After 18 years of scraping and exploitation, after 18 years of watching armed guards take away their children for who knows what ends, they decide to fight back, to band together and move forward. Using the security expert who designed the train’s system (Kang-ho Song), they override the barriers and slowly move forward, car by car, discovering more about the world they’ve been barred from than they ever wanted to know.
As entertaining as the movie is, we can’t ignore the fact that Bong is making a serious point about the responsibility of power and the senselessness of exploitation. Tilda Swinton’s Minister Mason, the henchwoman for Wilford, tells them they all have a preordained place and they must know and keep that place, the same words used by those at the top of all exploitative systems since the dawn of time. Feudalism, slavery, unregulated capitalism all rely on extracting as much value from those below us without regard to their well being. And while there is a long scene at the end of the film in which we are almost convinced that this is the way things need to be, we are reminded that exploitation, while profitable for a while, is not sustainable. Those being stomped on will stop being grateful just for being saved and being alive; they want the opportunity to live well like everyone else.
There’s nothing terribly subtle about the way Bong explores these issues. Not that subtlety has much of a place in a picture like Snowpiercer. Absurdity and horror go hand in hand on this train. As ferocious as Mason is, Swinton laces her performance with a gleeful gusto and gets the movie’s biggest laughs. She’s something like a demonic mixture of Margaret Thatcher, Nurse Ratchet, and Joanna Lumley’s Patsy in Absolutely Fabulous. If you see this movie for no other reason, see it for Tilda Swinton.
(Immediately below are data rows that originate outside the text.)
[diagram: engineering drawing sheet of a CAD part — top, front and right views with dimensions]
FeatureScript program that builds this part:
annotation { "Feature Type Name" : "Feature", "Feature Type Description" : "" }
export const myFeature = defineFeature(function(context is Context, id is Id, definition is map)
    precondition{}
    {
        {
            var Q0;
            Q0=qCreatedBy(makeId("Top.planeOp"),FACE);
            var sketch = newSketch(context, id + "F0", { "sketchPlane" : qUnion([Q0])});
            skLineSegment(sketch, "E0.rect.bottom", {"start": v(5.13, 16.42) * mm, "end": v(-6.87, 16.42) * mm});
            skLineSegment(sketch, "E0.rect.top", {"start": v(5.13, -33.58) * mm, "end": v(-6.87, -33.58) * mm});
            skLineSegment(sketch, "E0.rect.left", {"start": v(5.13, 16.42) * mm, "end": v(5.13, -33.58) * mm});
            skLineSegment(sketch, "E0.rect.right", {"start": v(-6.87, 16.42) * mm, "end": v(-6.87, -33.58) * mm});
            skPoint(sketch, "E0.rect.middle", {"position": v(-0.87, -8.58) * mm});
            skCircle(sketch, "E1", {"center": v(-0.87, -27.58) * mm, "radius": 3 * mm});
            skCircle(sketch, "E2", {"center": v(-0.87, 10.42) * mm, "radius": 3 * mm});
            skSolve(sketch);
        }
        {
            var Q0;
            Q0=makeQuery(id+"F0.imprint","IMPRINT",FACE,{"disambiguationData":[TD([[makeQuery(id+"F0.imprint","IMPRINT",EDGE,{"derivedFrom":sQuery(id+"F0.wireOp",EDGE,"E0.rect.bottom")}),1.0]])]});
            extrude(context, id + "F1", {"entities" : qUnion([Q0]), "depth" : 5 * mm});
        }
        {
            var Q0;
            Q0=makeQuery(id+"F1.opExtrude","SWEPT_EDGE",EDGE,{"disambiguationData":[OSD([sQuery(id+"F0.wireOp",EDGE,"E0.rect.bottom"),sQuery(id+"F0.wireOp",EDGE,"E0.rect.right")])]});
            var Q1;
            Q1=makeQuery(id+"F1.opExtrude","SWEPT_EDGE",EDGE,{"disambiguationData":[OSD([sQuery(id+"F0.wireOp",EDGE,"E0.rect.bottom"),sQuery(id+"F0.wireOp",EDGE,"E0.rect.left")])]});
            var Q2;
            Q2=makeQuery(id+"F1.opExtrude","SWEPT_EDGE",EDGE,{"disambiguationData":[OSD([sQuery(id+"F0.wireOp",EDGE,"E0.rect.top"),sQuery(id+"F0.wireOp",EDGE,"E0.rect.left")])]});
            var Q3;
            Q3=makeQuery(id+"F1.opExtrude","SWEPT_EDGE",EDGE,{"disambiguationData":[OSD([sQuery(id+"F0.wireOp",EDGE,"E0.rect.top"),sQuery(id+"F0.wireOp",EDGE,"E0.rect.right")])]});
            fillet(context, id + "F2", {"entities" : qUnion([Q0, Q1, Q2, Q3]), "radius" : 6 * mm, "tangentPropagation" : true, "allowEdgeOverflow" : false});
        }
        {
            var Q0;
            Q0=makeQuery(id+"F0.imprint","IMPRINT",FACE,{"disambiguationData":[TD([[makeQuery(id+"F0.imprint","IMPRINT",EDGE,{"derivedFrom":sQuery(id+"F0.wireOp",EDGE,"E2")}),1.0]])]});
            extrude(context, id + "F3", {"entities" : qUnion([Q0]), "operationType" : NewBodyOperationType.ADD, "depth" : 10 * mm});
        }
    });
Swinton’s performance is part of Bong’s acknowledgement of the absurdity of not only the premise of the movie (the perpetual motion engine of the train and its closed ecosystem would likely wither under careful scientific scrutiny), but the way we hold constructed social structures as sacrosanct. Just as nobles told serfs that God put them where they were and they should keep their place, Minister Mason tells the passengers in the back of the train the same. Much as factory owners said (and continue to say) working hard will be rewarded (when and with what they usually fail to specify), Snowpiercer’s third class passengers are told just the fact that Wilford allows them to continue living is their reward.
But life isn’t enough. Social structures that demand repression are dangerously shortsighted. There is nothing sacred about any social structure: they can be upended and, if things are bad enough, they usually are violently disturbed. Just have a chat with Louis XVI about that. And these violent uprisings threaten not just those sitting comfortably at the top, but everyone. If we want a functioning, healthy society, we have to include all voices, give everyone opportunities to flourish (rather than just live), and, above all, we need to respect one another.
Snowpiercer takes on these issues less elegantly than I would have liked, nearly battering us with its point, but it’s still far preferable to most of the action/adventure films out there. It also lacks any major surprises. I’m not talking about twists, but the entire trajectory of the movie essentially followed the path I assumed it would take. There was nothing there that I didn’t expect to see in some form with, that is, the exception of Tilda Swinton’s performance.
But these reservations shouldn’t hold anyone back from seeing Snowpiercer. When the movie ended I thought, “Well, that was fun, but I don’t need to see it again.” But as the days have passed I have been tempted to rewatch it, remembering moments I want to re-experience, like Alison Pill’s demented schoolteacher. It’s certainly one of the more memorable movies you’ll see this year. The anticipation has not been squandered.